## WHAT THE TASK ASKS
Reproduce the records that follow exactly; any picture among them stays out.

## DATA
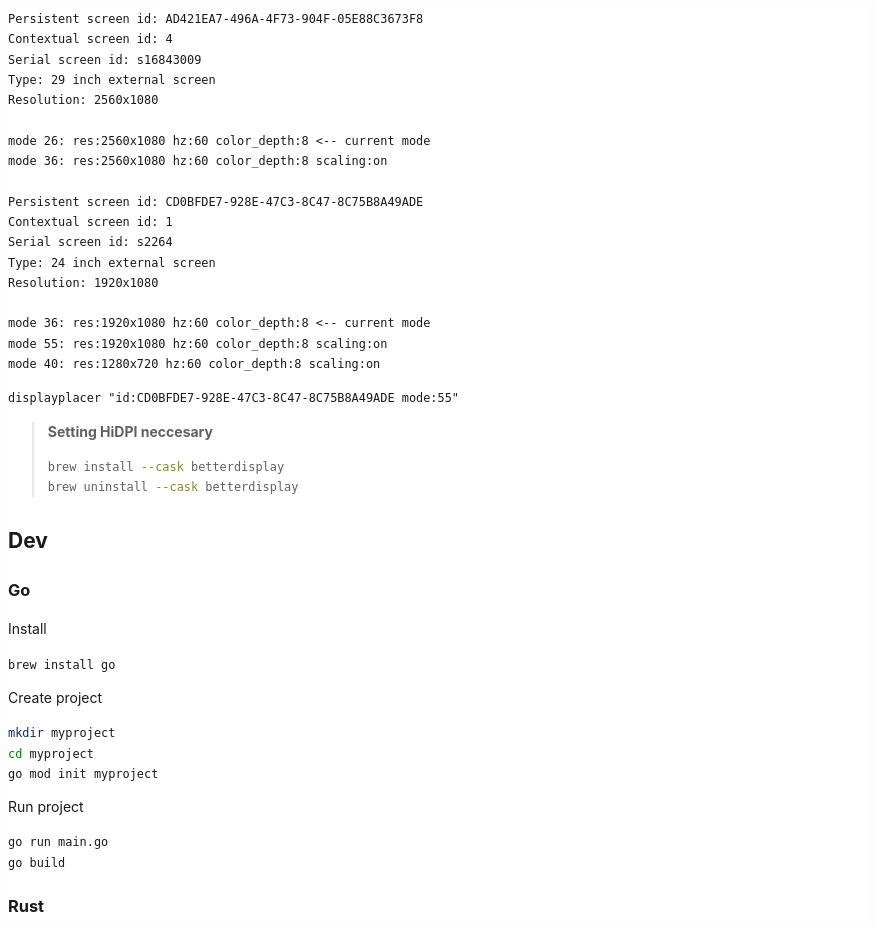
 ```
Persistent screen id: AD421EA7-496A-4F73-904F-05E88C3673F8
Contextual screen id: 4
Serial screen id: s16843009
Type: 29 inch external screen
Resolution: 2560x1080

mode 26: res:2560x1080 hz:60 color_depth:8 <-- current mode
mode 36: res:2560x1080 hz:60 color_depth:8 scaling:on

Persistent screen id: CD0BFDE7-928E-47C3-8C47-8C75B8A49ADE
Contextual screen id: 1
Serial screen id: s2264
Type: 24 inch external screen
Resolution: 1920x1080

mode 36: res:1920x1080 hz:60 color_depth:8 <-- current mode
mode 55: res:1920x1080 hz:60 color_depth:8 scaling:on
mode 40: res:1280x720 hz:60 color_depth:8 scaling:on
```

```
displayplacer "id:CD0BFDE7-928E-47C3-8C47-8C75B8A49ADE mode:55"
```

> **Setting HiDPI neccesary**
> ```sh
> brew install --cask betterdisplay
> brew uninstall --cask betterdisplay
> ```

## Dev

### Go

Install
```sh
brew install go
```

Create project
```sh
mkdir myproject
cd myproject
go mod init myproject
```

Run project
```sh
go run main.go
go build
```

### Rust
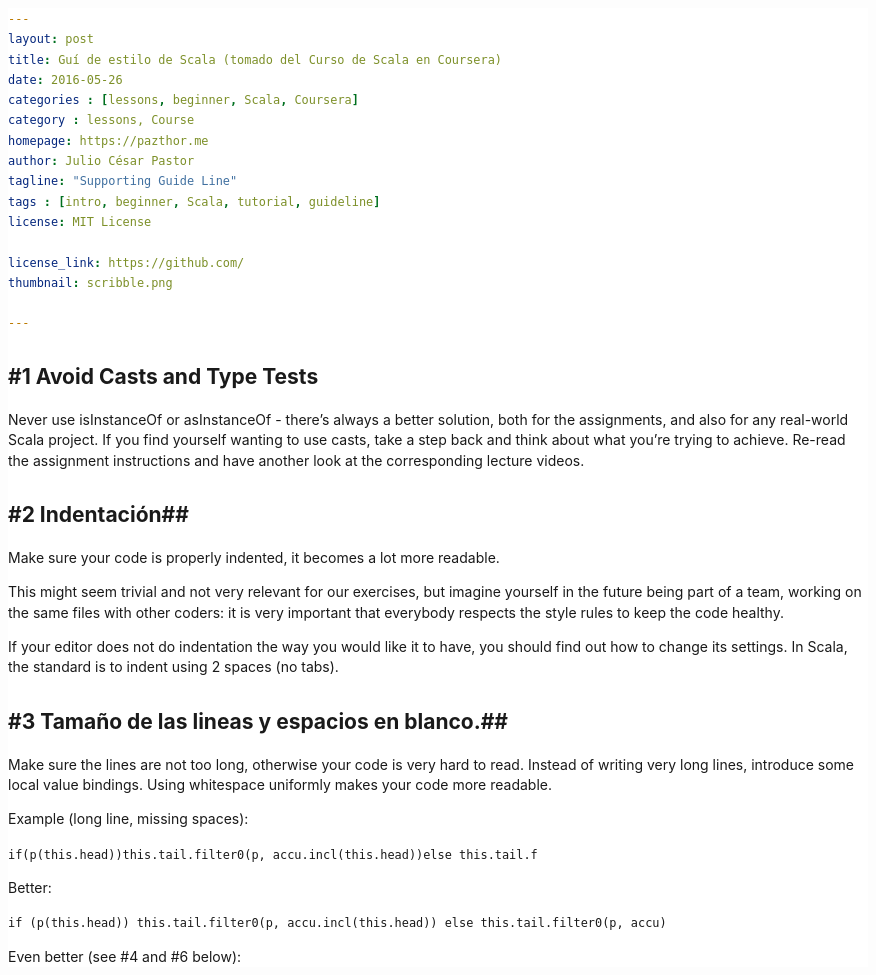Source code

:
 ```yaml
---
layout: post
title: Guí de estilo de Scala (tomado del Curso de Scala en Coursera)
date: 2016-05-26
categories : [lessons, beginner, Scala, Coursera]
category : lessons, Course
homepage: https://pazthor.me
author: Julio César Pastor
tagline: "Supporting Guide Line"
tags : [intro, beginner, Scala, tutorial, guideline]
license: MIT License

license_link: https://github.com/
thumbnail: scribble.png

---
```

## #1 Avoid Casts and Type Tests ##
Never use isInstanceOf or asInstanceOf - there’s always a better solution, both for the assignments, and also for any real-world Scala project. If you find yourself wanting to use casts, take a step back and think about what you’re trying to achieve. Re-read the assignment instructions and have another look at the corresponding lecture videos.

## #2 Indentación##
Make sure your code is properly indented, it becomes a lot more readable.

This might seem trivial and not very relevant for our exercises, but imagine yourself in the future being part of a team, working on the same files with other coders: it is very important that everybody respects the style rules to keep the code healthy.

If your editor does not do indentation the way you would like it to have, you should find out how to change its settings. In Scala, the standard is to indent using 2 spaces (no tabs).

## #3 Tamaño de las lineas y espacios en blanco.##
Make sure the lines are not too long, otherwise your code is very hard to read. Instead of writing very long lines, introduce some local value bindings. Using whitespace uniformly makes your code more readable.

Example (long line, missing spaces):

``if(p(this.head))this.tail.filter0(p, accu.incl(this.head))else this.tail.f``

Better:

``if (p(this.head))
  this.tail.filter0(p, accu.incl(this.head))
else
  this.tail.filter0(p, accu)
  ``

Even better (see #4 and #6 below):
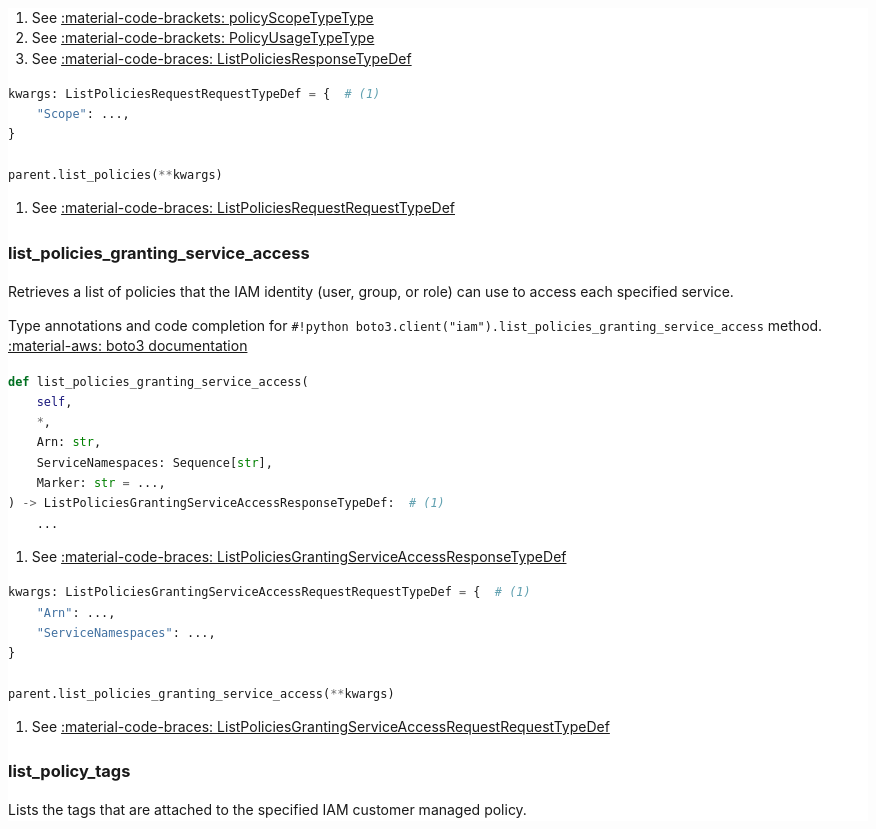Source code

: 1. See [:material-code-brackets: policyScopeTypeType](./literals.md#policyscopetypetype) 
2. See [:material-code-brackets: PolicyUsageTypeType](./literals.md#policyusagetypetype) 
3. See [:material-code-braces: ListPoliciesResponseTypeDef](./type_defs.md#listpoliciesresponsetypedef) 


```python title="Usage example with kwargs"
kwargs: ListPoliciesRequestRequestTypeDef = {  # (1)
    "Scope": ...,
}

parent.list_policies(**kwargs)
```

1. See [:material-code-braces: ListPoliciesRequestRequestTypeDef](./type_defs.md#listpoliciesrequestrequesttypedef) 

### list\_policies\_granting\_service\_access

Retrieves a list of policies that the IAM identity (user, group, or role) can
use to access each specified service.

Type annotations and code completion for `#!python boto3.client("iam").list_policies_granting_service_access` method.
[:material-aws: boto3 documentation](https://boto3.amazonaws.com/v1/documentation/api/latest/reference/services/iam.html#IAM.Client.list_policies_granting_service_access)

```python title="Method definition"
def list_policies_granting_service_access(
    self,
    *,
    Arn: str,
    ServiceNamespaces: Sequence[str],
    Marker: str = ...,
) -> ListPoliciesGrantingServiceAccessResponseTypeDef:  # (1)
    ...
```

1. See [:material-code-braces: ListPoliciesGrantingServiceAccessResponseTypeDef](./type_defs.md#listpoliciesgrantingserviceaccessresponsetypedef) 


```python title="Usage example with kwargs"
kwargs: ListPoliciesGrantingServiceAccessRequestRequestTypeDef = {  # (1)
    "Arn": ...,
    "ServiceNamespaces": ...,
}

parent.list_policies_granting_service_access(**kwargs)
```

1. See [:material-code-braces: ListPoliciesGrantingServiceAccessRequestRequestTypeDef](./type_defs.md#listpoliciesgrantingserviceaccessrequestrequesttypedef) 

### list\_policy\_tags

Lists the tags that are attached to the specified IAM customer managed policy.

## SOLUTION BELOW
 ```
Persistent screen id: AD421EA7-496A-4F73-904F-05E88C3673F8
Contextual screen id: 4
Serial screen id: s16843009
Type: 29 inch external screen
Resolution: 2560x1080

mode 26: res:2560x1080 hz:60 color_depth:8 <-- current mode
mode 36: res:2560x1080 hz:60 color_depth:8 scaling:on

Persistent screen id: CD0BFDE7-928E-47C3-8C47-8C75B8A49ADE
Contextual screen id: 1
Serial screen id: s2264
Type: 24 inch external screen
Resolution: 1920x1080

mode 36: res:1920x1080 hz:60 color_depth:8 <-- current mode
mode 55: res:1920x1080 hz:60 color_depth:8 scaling:on
mode 40: res:1280x720 hz:60 color_depth:8 scaling:on
```

```
displayplacer "id:CD0BFDE7-928E-47C3-8C47-8C75B8A49ADE mode:55"
```

> **Setting HiDPI neccesary**
> ```sh
> brew install --cask betterdisplay
> brew uninstall --cask betterdisplay
> ```

## Dev

### Go

Install
```sh
brew install go
```

Create project
```sh
mkdir myproject
cd myproject
go mod init myproject
```

Run project
```sh
go run main.go
go build
```

### Rust
Source code

:
 ```yaml
---
layout: post
title: Guí de estilo de Scala (tomado del Curso de Scala en Coursera)
date: 2016-05-26
categories : [lessons, beginner, Scala, Coursera]
category : lessons, Course
homepage: https://pazthor.me
author: Julio César Pastor
tagline: "Supporting Guide Line"
tags : [intro, beginner, Scala, tutorial, guideline]
license: MIT License

license_link: https://github.com/
thumbnail: scribble.png

---
```

## #1 Avoid Casts and Type Tests ##
Never use isInstanceOf or asInstanceOf - there’s always a better solution, both for the assignments, and also for any real-world Scala project. If you find yourself wanting to use casts, take a step back and think about what you’re trying to achieve. Re-read the assignment instructions and have another look at the corresponding lecture videos.

## #2 Indentación##
Make sure your code is properly indented, it becomes a lot more readable.

This might seem trivial and not very relevant for our exercises, but imagine yourself in the future being part of a team, working on the same files with other coders: it is very important that everybody respects the style rules to keep the code healthy.

If your editor does not do indentation the way you would like it to have, you should find out how to change its settings. In Scala, the standard is to indent using 2 spaces (no tabs).

## #3 Tamaño de las lineas y espacios en blanco.##
Make sure the lines are not too long, otherwise your code is very hard to read. Instead of writing very long lines, introduce some local value bindings. Using whitespace uniformly makes your code more readable.

Example (long line, missing spaces):

``if(p(this.head))this.tail.filter0(p, accu.incl(this.head))else this.tail.f``

Better:

``if (p(this.head))
  this.tail.filter0(p, accu.incl(this.head))
else
  this.tail.filter0(p, accu)
  ``

Even better (see #4 and #6 below):
Source code

: 1. See [:material-code-brackets: policyScopeTypeType](./literals.md#policyscopetypetype) 
2. See [:material-code-brackets: PolicyUsageTypeType](./literals.md#policyusagetypetype) 
3. See [:material-code-braces: ListPoliciesResponseTypeDef](./type_defs.md#listpoliciesresponsetypedef) 


```python title="Usage example with kwargs"
kwargs: ListPoliciesRequestRequestTypeDef = {  # (1)
    "Scope": ...,
}

parent.list_policies(**kwargs)
```

1. See [:material-code-braces: ListPoliciesRequestRequestTypeDef](./type_defs.md#listpoliciesrequestrequesttypedef) 

### list\_policies\_granting\_service\_access

Retrieves a list of policies that the IAM identity (user, group, or role) can
use to access each specified service.

Type annotations and code completion for `#!python boto3.client("iam").list_policies_granting_service_access` method.
[:material-aws: boto3 documentation](https://boto3.amazonaws.com/v1/documentation/api/latest/reference/services/iam.html#IAM.Client.list_policies_granting_service_access)

```python title="Method definition"
def list_policies_granting_service_access(
    self,
    *,
    Arn: str,
    ServiceNamespaces: Sequence[str],
    Marker: str = ...,
) -> ListPoliciesGrantingServiceAccessResponseTypeDef:  # (1)
    ...
```

1. See [:material-code-braces: ListPoliciesGrantingServiceAccessResponseTypeDef](./type_defs.md#listpoliciesgrantingserviceaccessresponsetypedef) 


```python title="Usage example with kwargs"
kwargs: ListPoliciesGrantingServiceAccessRequestRequestTypeDef = {  # (1)
    "Arn": ...,
    "ServiceNamespaces": ...,
}

parent.list_policies_granting_service_access(**kwargs)
```

1. See [:material-code-braces: ListPoliciesGrantingServiceAccessRequestRequestTypeDef](./type_defs.md#listpoliciesgrantingserviceaccessrequestrequesttypedef) 

### list\_policy\_tags

Lists the tags that are attached to the specified IAM customer managed policy.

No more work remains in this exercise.